So I have this friend who goes into a fit when I bend, fold, mutilate or spindle my ticket to a baseball game. Game one, 2000 San Francisco Giants vs. New York Mets, new stadium, cool game tickets with all sorts of embossed decals symbolizing the first playoff game at Pac Bell Park. After passing through the turnstile and my ticket scanned by a code reader, I promptly stuffed it into my pocket.
For us ticket benders, MLB now has an app for that. Working with Apple’s new Passbook wallet technology, Giants fans can use their iPhones to present a virtual ticket at the gate of AT&T Park (same park, different name). Airlines and trains have been offering smartphone-based boarding passes for some while now, but even as an ardent eco-friendly sort, I find the displacement of paper for a virtual ticket or pass somewhat of an annoyance rather than an convenience. Speaking of being eco-friendly, some point out that many smartphone batteries will sit in landfills until cockroaches take over the world and many components are made of hazardous materials.
Let’s not digress.

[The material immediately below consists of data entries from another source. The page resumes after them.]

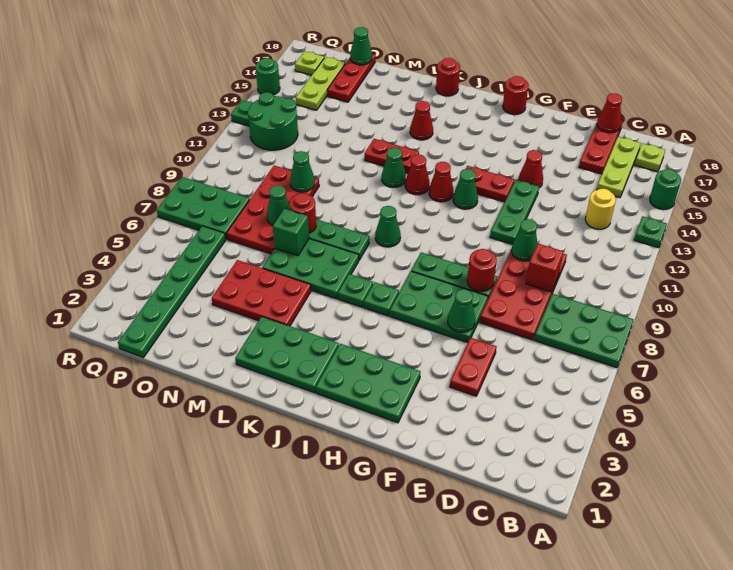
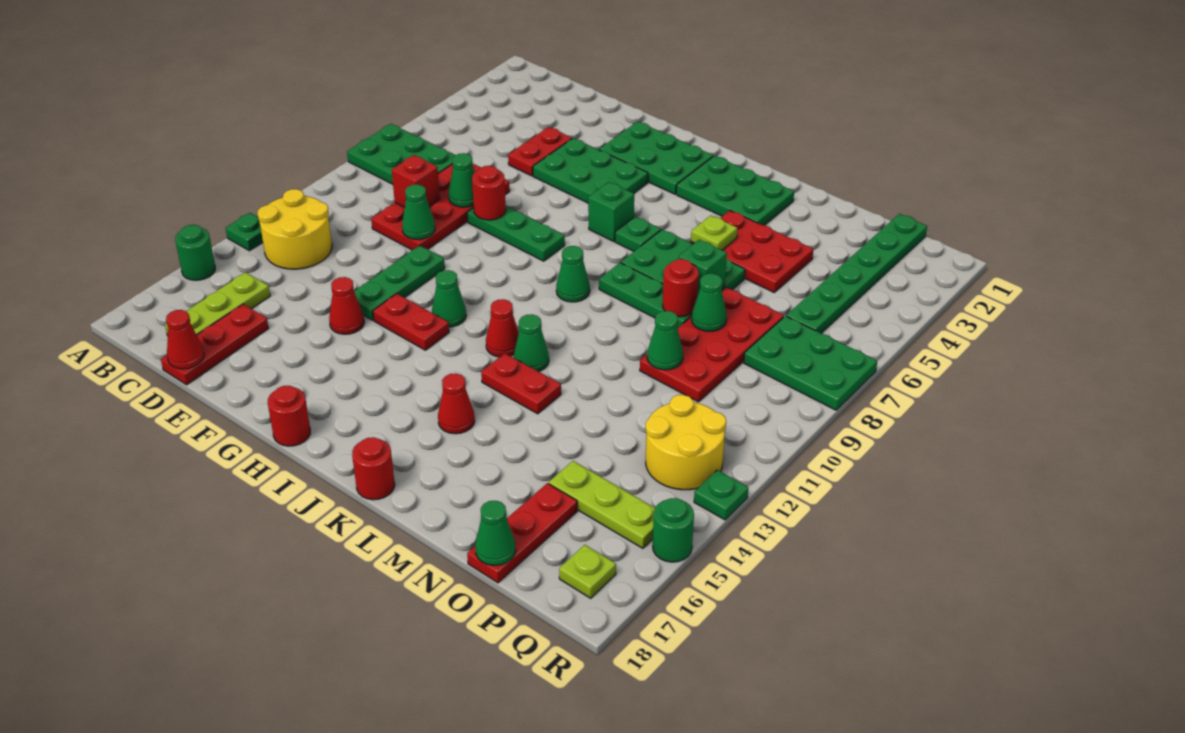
lime 1x1 plate [635,143,665,172] -> lime 1x1 plate moved to [691,215,737,250]
yellow 1x1 round brick [585,189,616,229] -> yellow 2x2 round brick [258,189,332,269]
green 2x3 plate [390,271,488,343] -> green 2x3 plate moved to [533,138,648,203]
green 1x1 cone [448,289,475,332] -> green 1x1 cone moved to [449,153,475,207]
green 1x1 plate [364,282,399,316] -> green 1x1 brick [588,182,634,241]
red 1x1 cone [429,162,454,202] -> none
green 2x2 round brick [248,92,298,150] -> yellow 2x2 round brick [646,395,726,490]
lime 1x3 plate [296,57,345,110] -> lime 1x3 plate turned to [549,461,655,548]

I see the issue here as one of practical applications that yield a benefit versus an app in search of a market (aka overkill). In my very first presentation for this company back in 1994 I was asked to talk about what consumer benefits will come with the future of the internet. I recall the overhead I presented included these thoughts: In order for Internet to flourish, it would need to allow a user to save time or money; offer a special, entertaining experience; fulfill some avarice (greed, lust, vanity) or provide something that was never available in the physical world.
What sort of convenience does a virtual ticket offer? Are existing tickets so cumbersome they need to be replaced? One could just as easily lose a smartphone or accidentally delete the ticket from the phone as lose the paper ticket. Do I believe in virtual wallet technology? Absolutely—especially for lower priced transactions such as buying a cup of coffee at Starbucks or a Happy Meal at Mickey D’s. For a ride at Disneyland where a virtual ticket could speed up the line for the teacup side? For sure.
Virtual wallets are great, and if the current Tower of Babel scenario of competing forces comes to some resolution, they will be a godsend for many digital marketers (especially given the ability to gather data on the wallet holder) but the first step should be whether the deployment of a wallet in a commerce program offers a benefit to the consumer or is just for showing off.